のようにpluginsに組み込みつつrulesを書けば完成です。

型チェックもちゃんとやりたい

型チェックでsubject-alnum-stopルールのvalueRegExpではなくnumberを渡したりしたら編集してる時にエラーを出したいですよね。

自分で書いたルールなのでもう把握してるので自分の分だけは多分問題ないんですが、もしnpmパッケージとして公開する場合にはちゃんとやりたい。

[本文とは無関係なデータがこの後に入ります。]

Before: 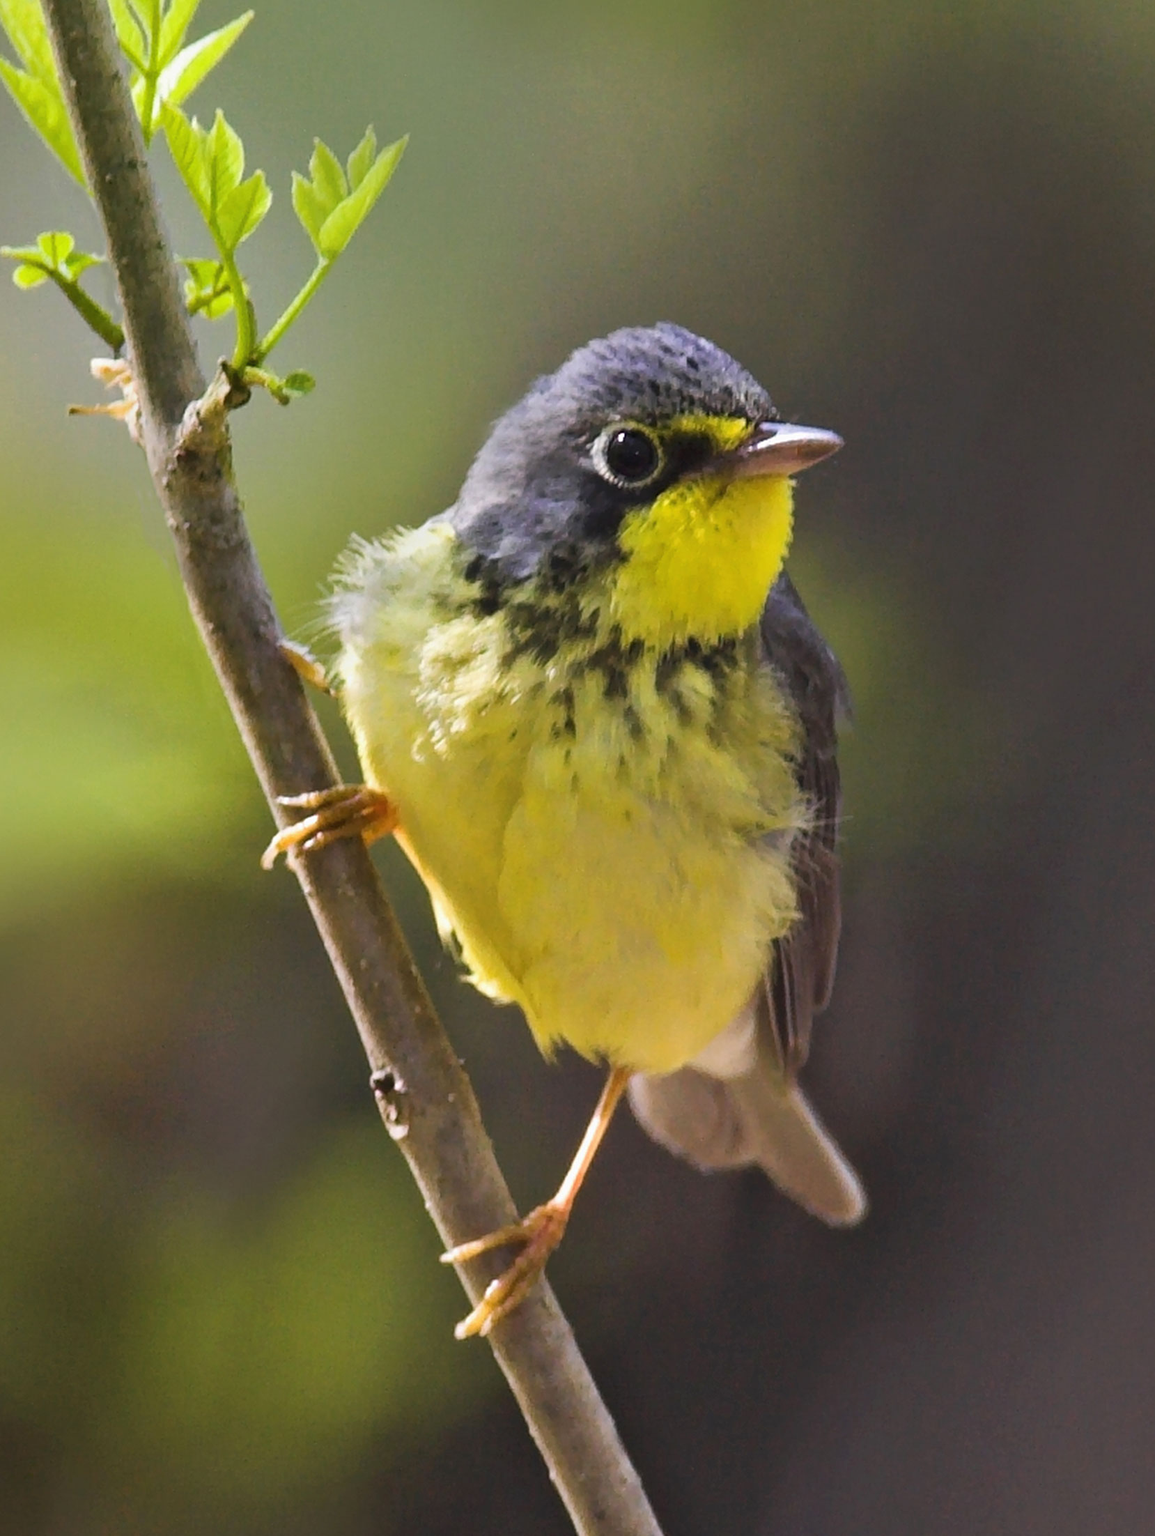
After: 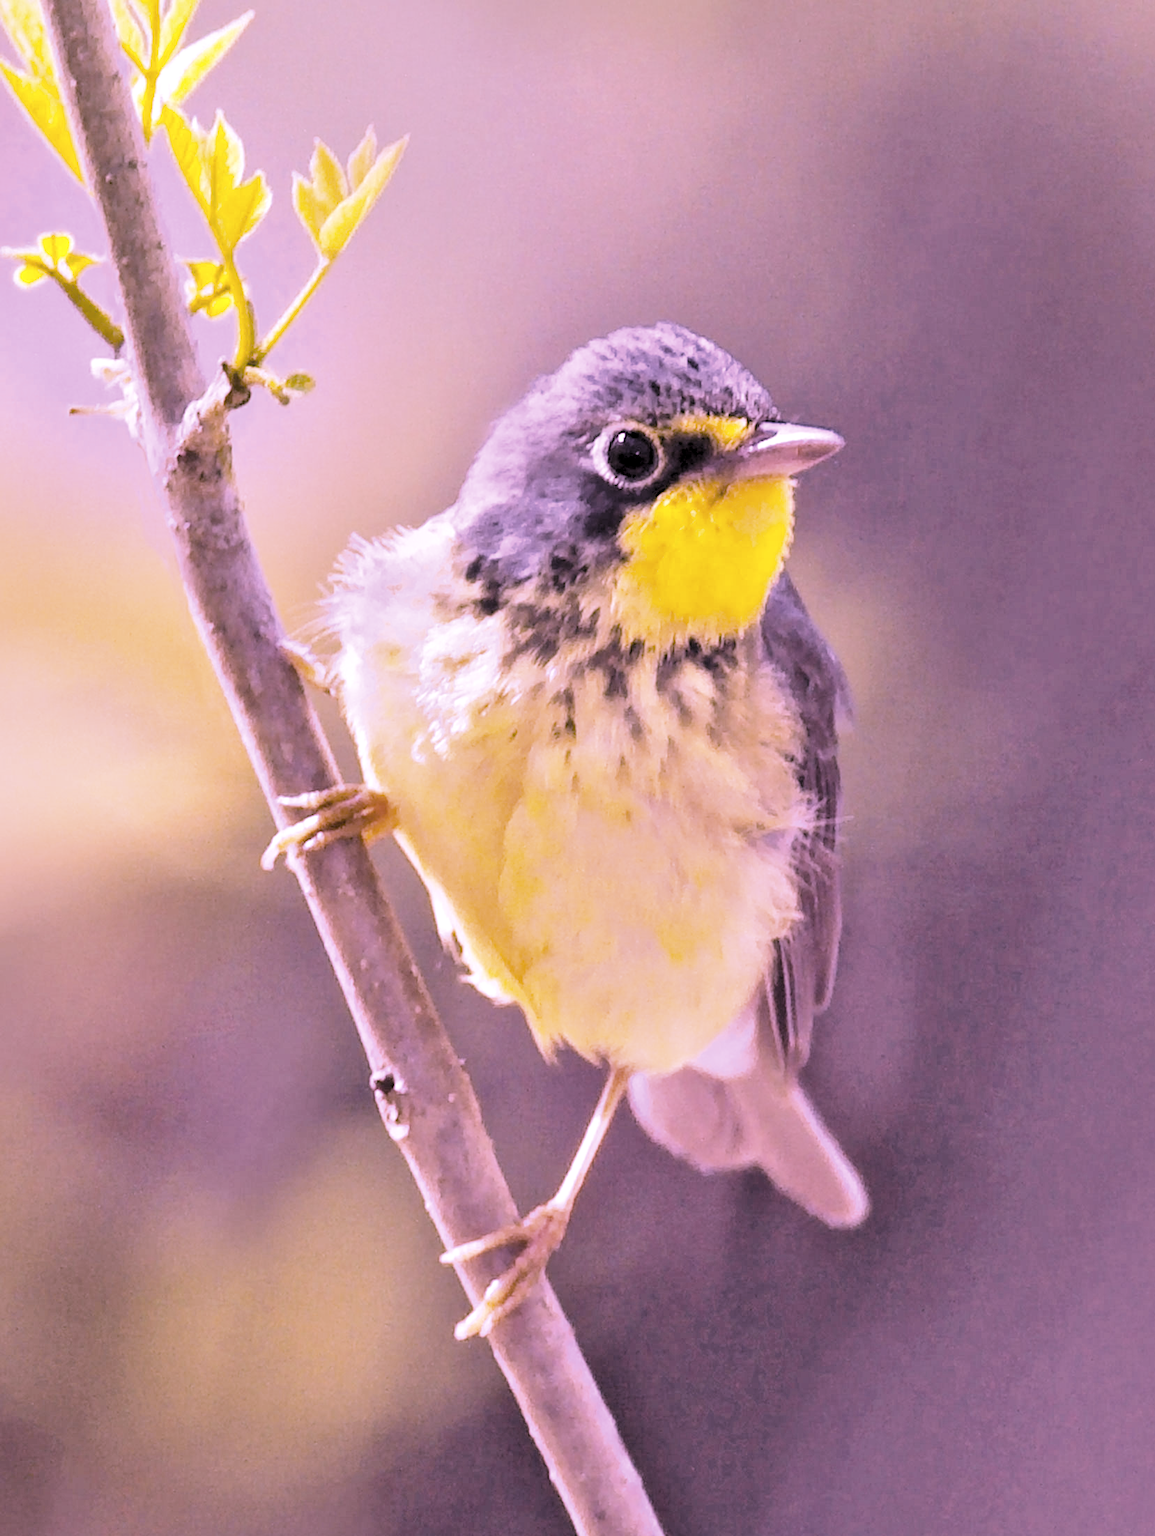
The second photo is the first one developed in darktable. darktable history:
local contrast: mode bilateral grid, contrast 20, coarseness 50, detail 120%, midtone range 0.2
raw chromatic aberrations: on, module defaults
contrast brightness saturation: saturation -0.05
color balance rgb: perceptual saturation grading › global saturation 25%, global vibrance 20%
exposure: black level correction 0.001, exposure 0.5 EV, compensate exposure bias true, compensate highlight preservation false
filmic rgb: black relative exposure -7.32 EV, white relative exposure 5.09 EV, hardness 3.2
highlight reconstruction: method reconstruct color, iterations 1, diameter of reconstruction 64 px
hot pixels: on, module defaults
lens correction: scale 1.01, crop 1, focal 100, aperture 2.8, distance 2.69, camera "Canon EOS RP", lens "Canon RF 100mm F2.8 L MACRO IS USM"
levels: mode automatic, black 0.023%, white 99.97%, levels [0.062, 0.494, 0.925]
white balance: red 1.803, blue 1.886
tone equalizer: -7 EV 0.15 EV, -6 EV 0.6 EV, -5 EV 1.15 EV, -4 EV 1.33 EV, -3 EV 1.15 EV, -2 EV 0.6 EV, -1 EV 0.15 EV, mask exposure compensation -0.5 EV
velvia: strength 15% | blend: blend mode lighten, opacity 100%; mask: uniform (no mask)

交差型使ってちゃんとやりました。ちゃんとエラー出ます。

/* eslint-disable import/no-import-module-exports */
import type { RulesConfig, UserConfig } from "@commitlint/types";
import { RuleConfigSeverity } from "@commitlint/types";
import { plugin as userPlugin, RulesConfig as UserRulesConfig } from "./src/@commitlint/rules/index";

const rules: Partial<RulesConfig & UserRulesConfig> = {
  // 日本語なども含めた可読文字で終わることを求める。
  "subject-alnum-stop": [RuleConfigSeverity.Error, "never"],

  // URLやMarkdownのリンクなど改行出来ない要素が頻繁に頻繁に出現するため緩める。
  "body-max-line-length": [RuleConfigSeverity.Disabled],
  "footer-max-line-length": [RuleConfigSeverity.Disabled],
  // 関数などの識別子などを直接コミットメッセージのタイトルに書きたいので無効にする。
  "subject-case": [RuleConfigSeverity.Disabled],
};

const Configuration: UserConfig = {
  extends: ["@commitlint/config-conventional"],
  rules,
  plugins: [userPlugin],
};

module.exports = Configuration;

本当は設定を組み込む側が気をつけないでも自動的に型チェックが入って欲しいのですが、方法がイマイチ分かりませんでした。

ところでts-nodeを使ってimportを使っているのに、 ESM形式のdefault exportを使ったらエラーになるんですよね。これはts-nodeの問題らしいです。

深刻なミスに繋がるような警告ではないのでひとまず放置します。